=== Page extract ===

Purpose of the Study:

  • To demonstrate a novel method for implementing microelectronic devices using photoemission.
  • To overcome the challenges of electron liberation in gas/vacuum environments for practical applications.
  • To leverage the benefits of gas-plasma/vacuum electronics while maintaining integrability.

Main Methods:

  • Utilizing an engineered resonant surface to interact with a low-power infrared laser.
  • Inducing photoemission via electron tunneling through the engineered surface.
  • Implementing device functionalities such as transistors, switches, and modulators based on this photoemission mechanism.

Main Results:

  • Achieved sufficient photoemission via electron tunneling using a low-power infrared laser and engineered resonant surfaces.
  • Demonstrated the feasibility of creating microelectronic devices like transistors, switches, and modulators.
  • Showcased a method that bypasses the need for high energy inputs typically required for gas/vacuum electron emission.

Conclusions:

  • Engineered resonant surfaces interacting with low-power infrared lasers enable practical photoemission-based microelectronic devices.
  • These devices offer a pathway to surpass the performance limits of conventional semiconductor devices.
  • The proposed technology combines the advantages of gas-plasma/vacuum electronics with the integrability of semiconductor devices.

=== Entries supplied ===

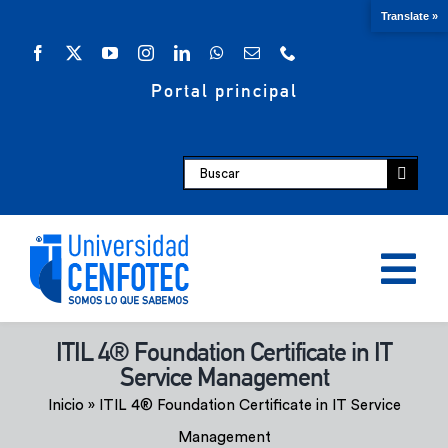
Saltar
Translate »
al
contenido
Portal principal
Buscar:
Tog
Nav
ITIL 4® Foundation Certificate in IT
Oferta académica
Service Management
Inicio
»
ITIL 4® Foundation Certificate in IT Service
Escuelas
Management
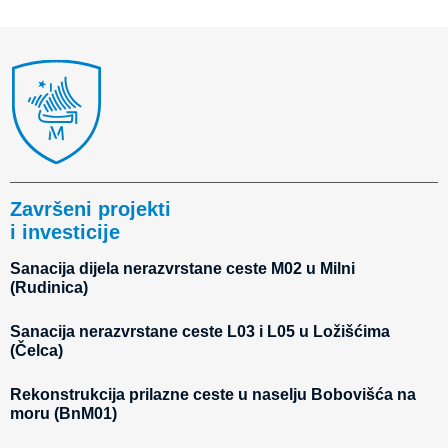
Završeni projekti
i investicije
Sanacija dijela nerazvrstane ceste M02 u Milni
(Rudinica)
Sanacija nerazvrstane ceste L03 i L05 u Ložišćima
(Čelca)
Rekonstrukcija prilazne ceste u naselju Bobovišća na
moru (BnM01)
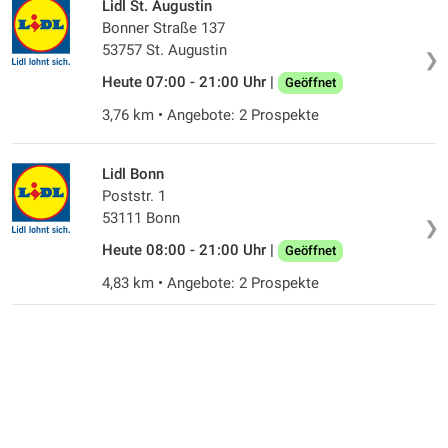
Lidl St. Augustin
Bonner Straße 137
53757 St. Augustin
❯
Heute 07:00 - 21:00 Uhr |
Geöffnet
3,76 km • Angebote: 2 Prospekte
Lidl Bonn
Poststr. 1
53111 Bonn
❯
Heute 08:00 - 21:00 Uhr |
Geöffnet
4,83 km • Angebote: 2 Prospekte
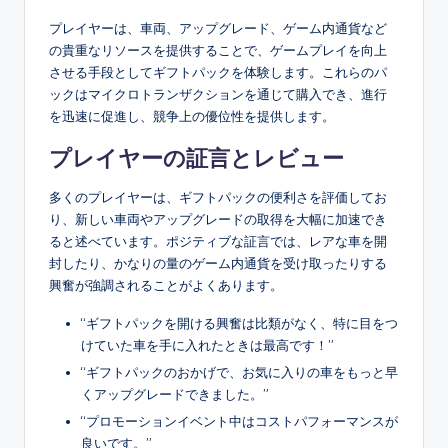
プレイヤーは、車両、アップグレード、ゲーム内通貨など
の貴重なリソースを提供することで、ゲームプレイを向上
させる手段としてギフトパックを体験します。これらのパ
ックはマイクロトランザクションを通じて購入でき、進行
を迅速に促進し、競争上の優位性を提供します。
プレイヤーの証言とレビュー
多くのプレイヤーは、ギフトパックの便利さを評価してお
り、新しい車両やアップグレードの取得を大幅に加速でき
ると述べています。ポジティブな証言では、レアな車を開
封したり、かなりの量のゲーム内通貨を受け取ったりする
興奮が強調されることがよくあります。
“ギフトパックを開ける興奮は比類がなく、特に目をつ
けていた車を手に入れたときは最高です！”
“ギフトパックのおかげで、お気に入りの車をもっと早
くアップグレードできました。”
“プロモーションイベント中はコストパフォーマンスが
良いです。”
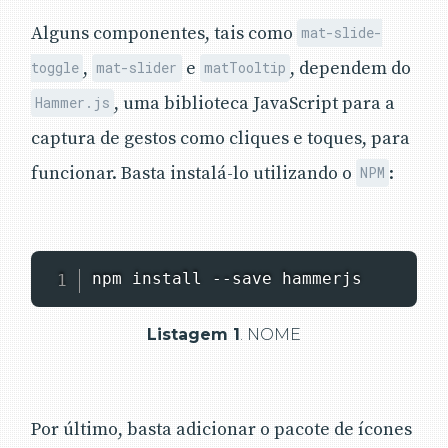
Alguns componentes, tais como
mat-slide-
,
e
, dependem do
toggle
mat-slider
matTooltip
, uma biblioteca JavaScript para a
Hammer.js
captura de gestos como cliques e toques, para
funcionar. Basta instalá-lo utilizando o
:
NPM
npm install --save hammerjs
Listagem 1
. NOME
Por último, basta adicionar o pacote de ícones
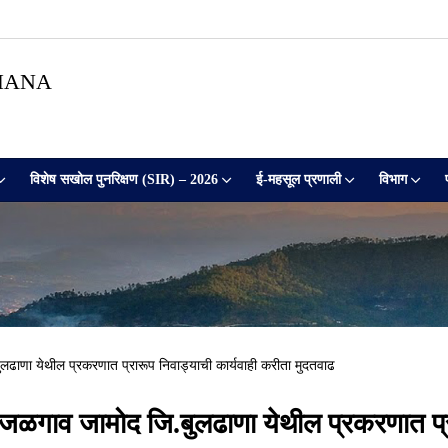
HANA
विशेष सखोल पुनरिक्षण (SIR) – 2026
ई-महसूल प्रणाली
विभाग
ढाणा येथील प्रकरणात प्रारूप निवाड्याची कार्यवाही करीता मुदतवाढ
.जळगाव जामोद जि.बुलढाणा येथील प्रकरणात प्रा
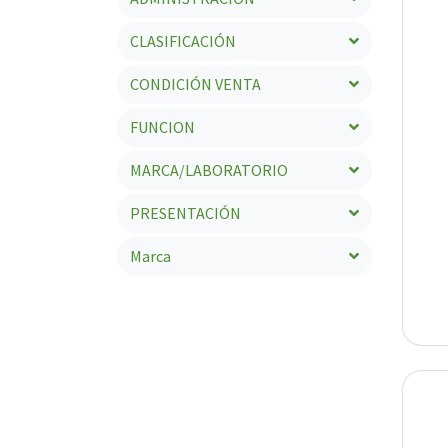
CLASIFICACIÓN
CONDICIÓN VENTA
FUNCION
MARCA/LABORATORIO
PRESENTACIÓN
Marca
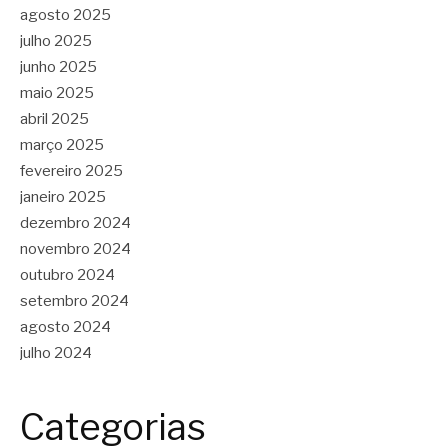
agosto 2025
julho 2025
junho 2025
maio 2025
abril 2025
março 2025
fevereiro 2025
janeiro 2025
dezembro 2024
novembro 2024
outubro 2024
setembro 2024
agosto 2024
julho 2024
Categorias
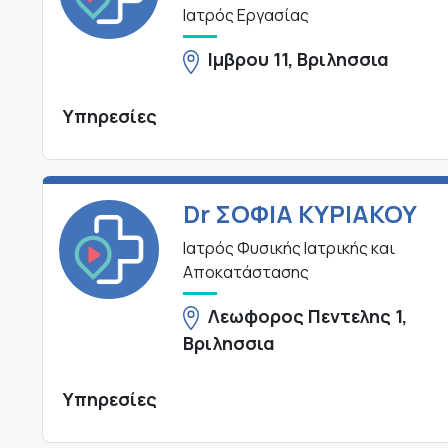
Ιατρός Εργασίας
Ιμβρου 11, Βριλησσια
Υπηρεσίες
Dr ΣΟΦΙΑ ΚΥΡΙΑΚΟΥ
Ιατρός Φυσικής Ιατρικής και
Αποκατάστασης
Λεωφορος Πεντελης 1,
Βριλησσια
Υπηρεσίες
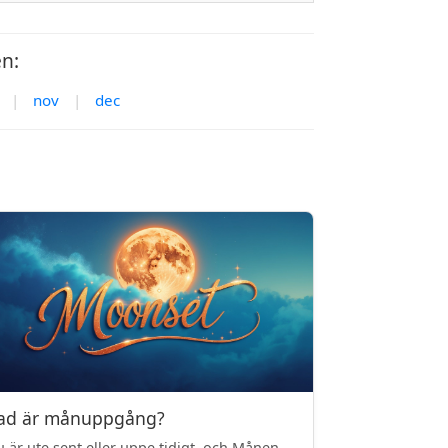
n:
|
nov
|
dec
ad är månuppgång?
 är ute sent eller uppe tidigt, och Månen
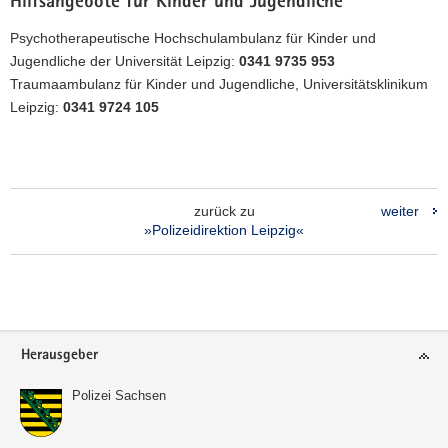
Hilfsangebote für Kinder und Jugendliche
Psychotherapeutische Hochschulambulanz für Kinder und
Jugendliche der Universität Leipzig:
0341 9735 953
Traumaambulanz für Kinder und Jugendliche, Universitätsklinikum
Leipzig:
0341 9724 105
zurück zu
weiter
»Polizeidirektion Leipzig«
Footer-
Herausgeber
Bereich
Polizei Sachsen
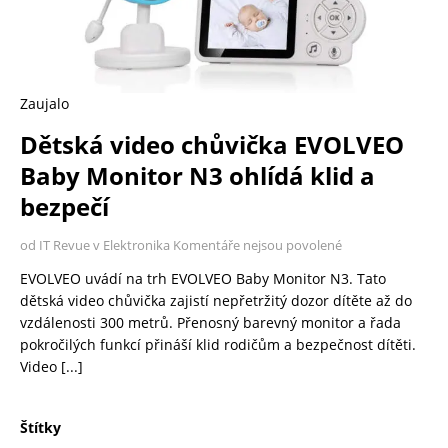
Zaujalo
Dětská video chůvička EVOLVEO
Baby Monitor N3 ohlídá klid a
bezpečí
od IT Revue v Elektronika
Komentáře nejsou povolené
EVOLVEO uvádí na trh EVOLVEO Baby Monitor N3. Tato
dětská video chůvička zajistí nepřetržitý dozor dítěte až do
vzdálenosti 300 metrů. Přenosný barevný monitor a řada
pokročilých funkcí přináší klid rodičům a bezpečnost dítěti.
Video
[...]
Štítky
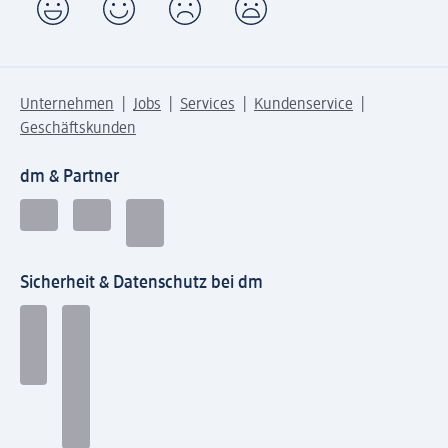
Unternehmen
Jobs
Services
Kundenservice
Geschäftskunden
dm & Partner
Sicherheit & Datenschutz bei dm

===

Activities>
(1) Repeat the portion of the study summary that begins at the words "Purpose of the" and stops after the words "the engineered surface.".
(2) Present as a numbered list only those lines of the listing that begin at the line containing "Ιατρός Εργασίας" and stop after the line containing "Polizei Sachsen". Omit any blank lines and leave out the pictures.
The study summary and the listing are unrelated to each other.

Solution list>
(1)
Purpose of the Study:

  • To demonstrate a novel method for implementing microelectronic devices using photoemission.
  • To overcome the challenges of electron liberation in gas/vacuum environments for practical applications.
  • To leverage the benefits of gas-plasma/vacuum electronics while maintaining integrability.

Main Methods:

  • Utilizing an engineered resonant surface to interact with a low-power infrared laser.
  • Inducing photoemission via electron tunneling through the engineered surface.

(2)
1. Ιατρός Εργασίας
2. Ιμβρου 11, Βριλησσια
3. Υπηρεσίες
4. Dr ΣΟΦΙΑ ΚΥΡΙΑΚΟΥ
5. Ιατρός Φυσικής Ιατρικής και
6. Αποκατάστασης
7. Λεωφορος Πεντελης 1,
8. Βριλησσια
9. Υπηρεσίες
10. n:
11. |
12. nov
13. |
14. dec
15. ad är månuppgång?
16.  är ute sent eller uppe tidigt, och Månen
17. Hilfsangebote für Kinder und Jugendliche
18. Psychotherapeutische Hochschulambulanz für Kinder und
19. Jugendliche der Universität Leipzig:
20. 0341 9735 953
21. Traumaambulanz für Kinder und Jugendliche, Universitätsklinikum
22. Leipzig:
23. 0341 9724 105
24. zurück zu
25. weiter
26. »Polizeidirektion Leipzig«
27. Footer-
28. Herausgeber
29. Bereich
30. Polizei Sachsen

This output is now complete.